▶ **Document passage**:

Showing posts with label starchitect. Show all posts
Showing posts with label starchitect. Show all posts

Tuesday, April 17, 2018

The Starchitect Sell-out

With Foster + Partner's Comcast Technology Center taking shape and Frank Gehry futzing around the Museum of Art, it's time to take a look at the way some of the world's most revered architects interact with Philadelphia when invited. For all our progress and growth over the last two decades, Philadelphia's reputation still sulks in the shadows of New York City's size and Washington, D.C.'s power, and it's evident in the quality of design world class architects bring to the drafting table when they're employed here. 

Frank Gehry's largest ambition for the Philadelphia Museum of Art - carving out the center of its Great Steps - has been nothing short of contentious. The stuffiest in the museum's art community have long wanted to rid the Great Steps of the droves of tourists who commemorate Rocky Balboa's many fictional runs, while fans of the many movies cite the tourism it drives and respect for the cinematic work of art that brings them there. But as architecture, surprisingly few mention the historic nature of the Great Steps themselves and what a precedent it sets to allow a modern architect to upset and reconfigure the work of the renowned and local architect, Horace Trumbauer.

▶ **Prompt A**: Reproduce the records from the line containing "Q: Who is standing by chalkboard?" through the line containing "[88, 310, 249, 542]", including both of those lines. Leave the pictures out of your answer.

Records excerpted from a collection:
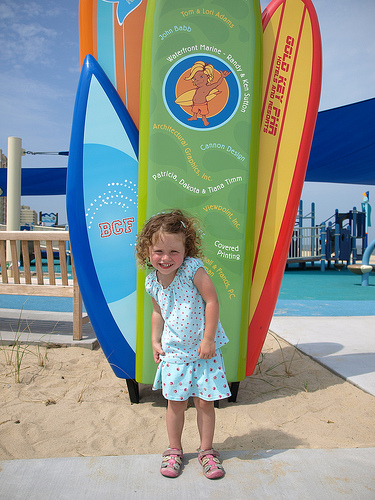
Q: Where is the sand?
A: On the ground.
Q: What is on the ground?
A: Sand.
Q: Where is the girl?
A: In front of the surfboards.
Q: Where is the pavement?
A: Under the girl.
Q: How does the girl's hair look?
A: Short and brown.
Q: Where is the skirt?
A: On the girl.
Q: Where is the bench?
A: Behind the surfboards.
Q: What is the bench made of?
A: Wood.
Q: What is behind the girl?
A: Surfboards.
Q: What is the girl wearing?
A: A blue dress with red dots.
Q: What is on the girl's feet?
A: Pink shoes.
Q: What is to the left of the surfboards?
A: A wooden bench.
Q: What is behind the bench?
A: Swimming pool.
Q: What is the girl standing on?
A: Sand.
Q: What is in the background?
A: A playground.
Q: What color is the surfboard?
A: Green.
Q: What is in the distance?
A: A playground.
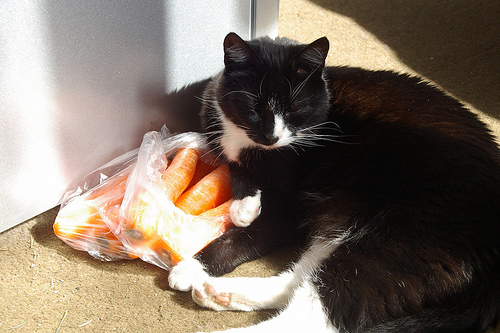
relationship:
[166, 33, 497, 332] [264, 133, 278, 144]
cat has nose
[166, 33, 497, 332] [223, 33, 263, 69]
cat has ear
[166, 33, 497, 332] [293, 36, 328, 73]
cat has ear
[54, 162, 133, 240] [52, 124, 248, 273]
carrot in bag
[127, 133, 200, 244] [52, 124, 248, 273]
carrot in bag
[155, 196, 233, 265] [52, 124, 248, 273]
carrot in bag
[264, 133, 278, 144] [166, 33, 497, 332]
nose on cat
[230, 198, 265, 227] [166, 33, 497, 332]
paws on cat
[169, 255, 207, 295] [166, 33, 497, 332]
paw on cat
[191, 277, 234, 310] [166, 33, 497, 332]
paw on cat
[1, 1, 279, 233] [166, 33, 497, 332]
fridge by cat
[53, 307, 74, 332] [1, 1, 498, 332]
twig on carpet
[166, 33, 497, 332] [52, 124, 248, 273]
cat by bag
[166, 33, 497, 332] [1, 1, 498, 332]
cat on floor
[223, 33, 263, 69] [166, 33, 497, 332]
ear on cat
---
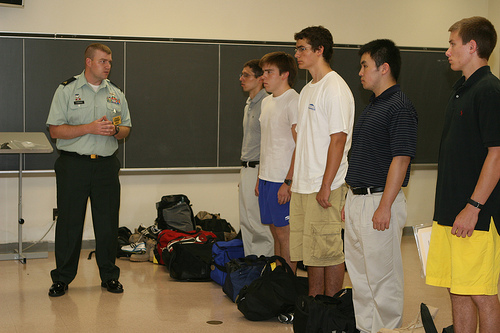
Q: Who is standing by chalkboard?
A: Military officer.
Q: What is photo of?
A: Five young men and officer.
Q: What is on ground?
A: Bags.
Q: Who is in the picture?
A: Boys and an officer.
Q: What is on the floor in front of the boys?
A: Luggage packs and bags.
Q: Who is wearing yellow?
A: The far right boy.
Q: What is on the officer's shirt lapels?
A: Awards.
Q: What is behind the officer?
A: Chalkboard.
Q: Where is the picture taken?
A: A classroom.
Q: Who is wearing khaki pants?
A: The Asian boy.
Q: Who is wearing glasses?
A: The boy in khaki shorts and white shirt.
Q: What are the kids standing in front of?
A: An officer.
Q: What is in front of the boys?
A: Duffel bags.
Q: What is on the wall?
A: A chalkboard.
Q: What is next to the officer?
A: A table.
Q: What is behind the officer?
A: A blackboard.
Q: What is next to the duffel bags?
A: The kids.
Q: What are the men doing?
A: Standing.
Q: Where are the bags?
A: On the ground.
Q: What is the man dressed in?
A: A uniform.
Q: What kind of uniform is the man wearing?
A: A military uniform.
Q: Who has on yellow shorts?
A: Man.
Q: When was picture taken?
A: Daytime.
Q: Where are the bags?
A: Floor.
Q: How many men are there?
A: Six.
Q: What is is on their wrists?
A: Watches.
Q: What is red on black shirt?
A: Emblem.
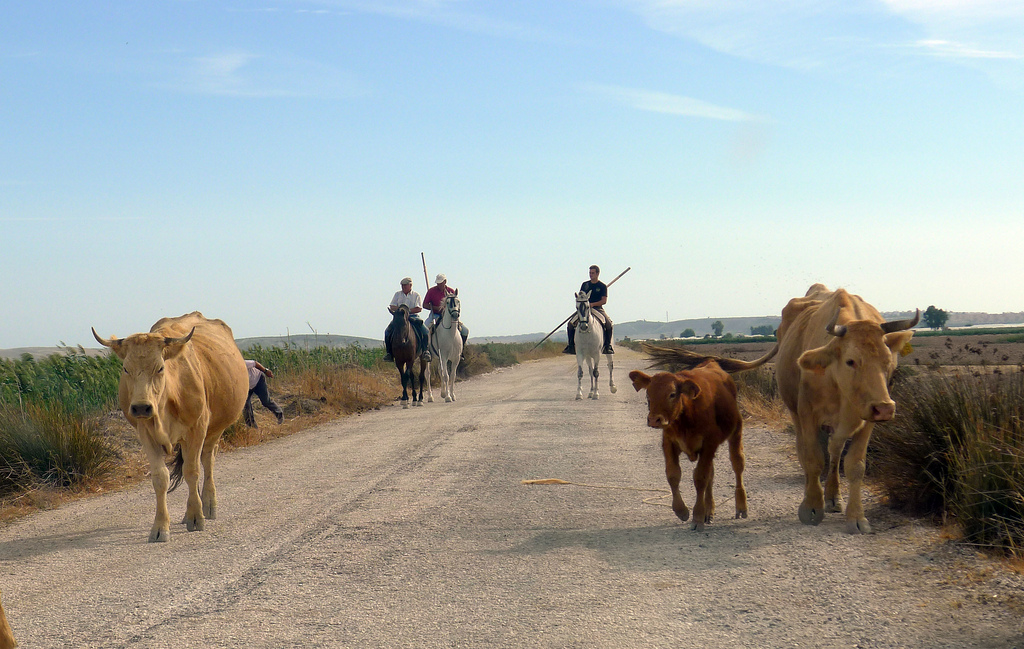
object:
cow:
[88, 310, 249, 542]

▶ **Prompt B**: Transcribe the stretch of the post about starchitects in Philadelphia from "The Starchitect Sell-out" through "they're employed here.".

▶ **Problem solution A**:
Q: Who is standing by chalkboard?
A: Military officer.
Q: What is photo of?
A: Five young men and officer.
Q: What is on ground?
A: Bags.
Q: Who is in the picture?
A: Boys and an officer.
Q: What is on the floor in front of the boys?
A: Luggage packs and bags.
Q: Who is wearing yellow?
A: The far right boy.
Q: What is on the officer's shirt lapels?
A: Awards.
Q: What is behind the officer?
A: Chalkboard.
Q: Where is the picture taken?
A: A classroom.
Q: Who is wearing khaki pants?
A: The Asian boy.
Q: Who is wearing glasses?
A: The boy in khaki shorts and white shirt.
Q: What are the kids standing in front of?
A: An officer.
Q: What is in front of the boys?
A: Duffel bags.
Q: What is on the wall?
A: A chalkboard.
Q: What is next to the officer?
A: A table.
Q: What is behind the officer?
A: A blackboard.
Q: What is next to the duffel bags?
A: The kids.
Q: What are the men doing?
A: Standing.
Q: Where are the bags?
A: On the ground.
Q: What is the man dressed in?
A: A uniform.
Q: What kind of uniform is the man wearing?
A: A military uniform.
Q: Who has on yellow shorts?
A: Man.
Q: When was picture taken?
A: Daytime.
Q: Where are the bags?
A: Floor.
Q: How many men are there?
A: Six.
Q: What is is on their wrists?
A: Watches.
Q: What is red on black shirt?
A: Emblem.
object:
cow:
[88, 310, 249, 542]

▶ **Problem solution B**:
The Starchitect Sell-out

With Foster + Partner's Comcast Technology Center taking shape and Frank Gehry futzing around the Museum of Art, it's time to take a look at the way some of the world's most revered architects interact with Philadelphia when invited. For all our progress and growth over the last two decades, Philadelphia's reputation still sulks in the shadows of New York City's size and Washington, D.C.'s power, and it's evident in the quality of design world class architects bring to the drafting table when they're employed here.